In the material, swap every instance of "Artificial" for "Faux" and copy out all the text lines with nothing else altered. Leave out the pictures.

## THE RECORDS
----------------------------------------
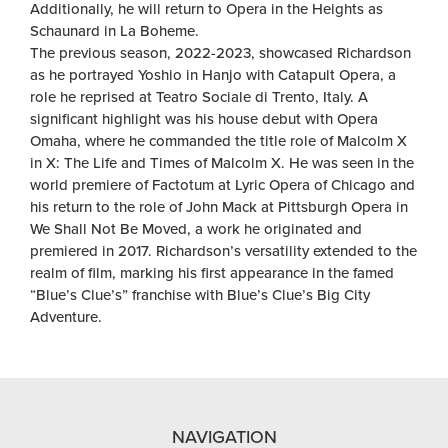
Additionally, he will return to Opera in the Heights as
Schaunard in La Boheme.
The previous season, 2022-2023, showcased Richardson
as he portrayed Yoshio in Hanjo with Catapult Opera, a
role he reprised at Teatro Sociale di Trento, Italy. A
significant highlight was his house debut with Opera
Omaha, where he commanded the title role of Malcolm X
in X: The Life and Times of Malcolm X. He was seen in the
world premiere of Factotum at Lyric Opera of Chicago and
his return to the role of John Mack at Pittsburgh Opera in
We Shall Not Be Moved, a work he originated and
premiered in 2017. Richardson’s versatility extended to the
realm of film, marking his first appearance in the famed
“Blue’s Clue’s” franchise with Blue’s Clue’s Big City
Adventure.
NAVIGATION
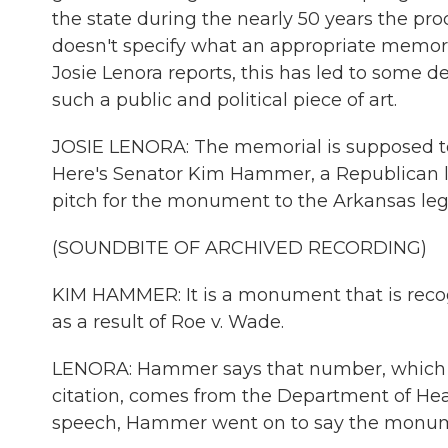
the state during the nearly 50 years the pr
doesn't specify what an appropriate memoria
Josie Lenora reports, this has led to some 
such a public and political piece of art.
JOSIE LENORA: The memorial is supposed to c
Here's Senator Kim Hammer, a Republican la
pitch for the monument to the Arkansas leg
(SOUNDBITE OF ARCHIVED RECORDING)
KIM HAMMER: It is a monument that is reco
as a result of Roe v. Wade.
LENORA: Hammer says that number, which is 
citation, comes from the Department of Heal
speech, Hammer went on to say the monumen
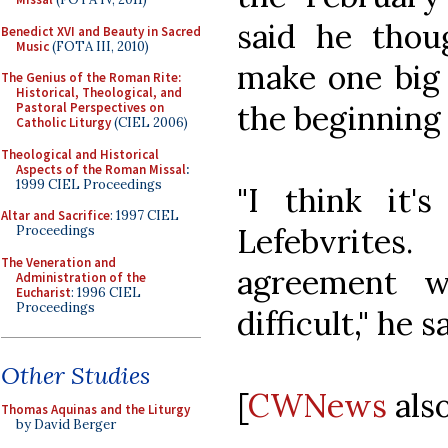
said he tho
Benedict XVI and Beauty in Sacred
Music
(FOTA III, 2010)
make one big 
The Genius of the Roman Rite:
Historical, Theological, and
the beginning 
Pastoral Perspectives on
Catholic Liturgy
(CIEL 2006)
Theological and Historical
Aspects of the Roman Missal
:
1999 CIEL Proceedings
"I think it
Altar and Sacrifice
: 1997 CIEL
Lefebvrite
Proceedings
The Veneration and
agreement 
Administration of the
Eucharist
: 1996 CIEL
Proceedings
difficult," he s
Other Studies
[
CWNews
also
Thomas Aquinas and the Liturgy
by David Berger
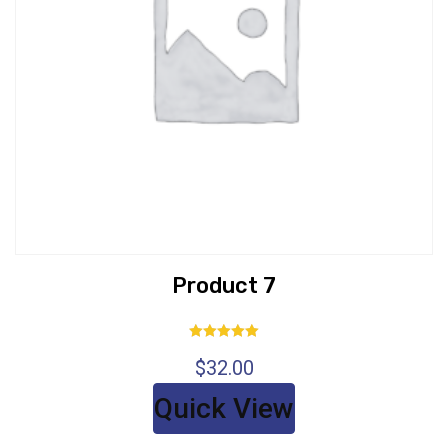
Product 7
Rated
$
32.00
5.00
out of 5
Quick View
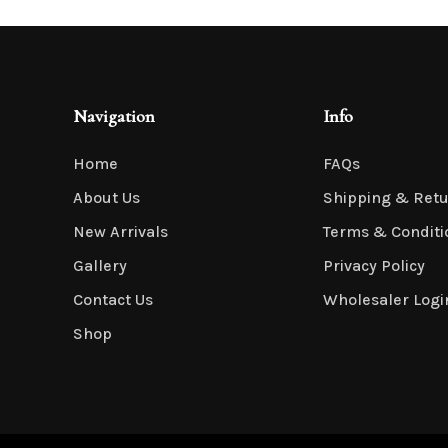
Artificial Tulip Flowers
Navigation
Info
Home
FAQs
Artificial Velvet Flowers Collection
About Us
Shipping & Ret
New Arrivals
Terms & Conditi
Gallery
Privacy Policy
Contact Us
Wholesaler Logi
Shop
Artificial Wisteria Flowers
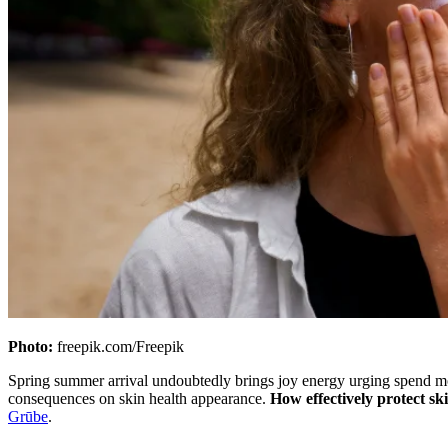
Photo:
freepik.com/Freepik
Spring summer arrival undoubtedly brings joy energy urging spend mor
consequences on skin health appearance.
How effectively protect s
Grūbe
.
----------------------------------------
## RESULT FOR THIS EXERCISE
Additionally, he will return to Opera in the Heights as
Schaunard in La Boheme.
The previous season, 2022-2023, showcased Richardson
as he portrayed Yoshio in Hanjo with Catapult Opera, a
role he reprised at Teatro Sociale di Trento, Italy. A
significant highlight was his house debut with Opera
Omaha, where he commanded the title role of Malcolm X
in X: The Life and Times of Malcolm X. He was seen in the
world premiere of Factotum at Lyric Opera of Chicago and
his return to the role of John Mack at Pittsburgh Opera in
We Shall Not Be Moved, a work he originated and
premiered in 2017. Richardson’s versatility extended to the
realm of film, marking his first appearance in the famed
“Blue’s Clue’s” franchise with Blue’s Clue’s Big City
Adventure.
NAVIGATION
the state during the nearly 50 years the pr
doesn't specify what an appropriate memoria
Josie Lenora reports, this has led to some 
such a public and political piece of art.
JOSIE LENORA: The memorial is supposed to c
Here's Senator Kim Hammer, a Republican la
pitch for the monument to the Arkansas leg
(SOUNDBITE OF ARCHIVED RECORDING)
KIM HAMMER: It is a monument that is reco
as a result of Roe v. Wade.
LENORA: Hammer says that number, which is 
citation, comes from the Department of Heal
speech, Hammer went on to say the monumen
said he tho
Benedict XVI and Beauty in Sacred
Music
(FOTA III, 2010)
make one big 
The Genius of the Roman Rite:
Historical, Theological, and
the beginning 
Pastoral Perspectives on
Catholic Liturgy
(CIEL 2006)
Theological and Historical
Aspects of the Roman Missal
:
1999 CIEL Proceedings
"I think it
Altar and Sacrifice
: 1997 CIEL
Lefebvrite
Proceedings
The Veneration and
agreement 
Administration of the
Eucharist
: 1996 CIEL
Proceedings
difficult," he s
Other Studies
[
CWNews
also
Thomas Aquinas and the Liturgy
by David Berger
Product 7
Rated
$
32.00
5.00
out of 5
Quick View
Faux Tulip Flowers
Navigation
Info
Home
FAQs
Faux Velvet Flowers Collection
About Us
Shipping & Ret
New Arrivals
Terms & Conditi
Gallery
Privacy Policy
Contact Us
Wholesaler Logi
Shop
Faux Wisteria Flowers
Photo:
freepik.com/Freepik
Spring summer arrival undoubtedly brings joy energy urging spend mor
consequences on skin health appearance.
How effectively protect s
Grūbe
.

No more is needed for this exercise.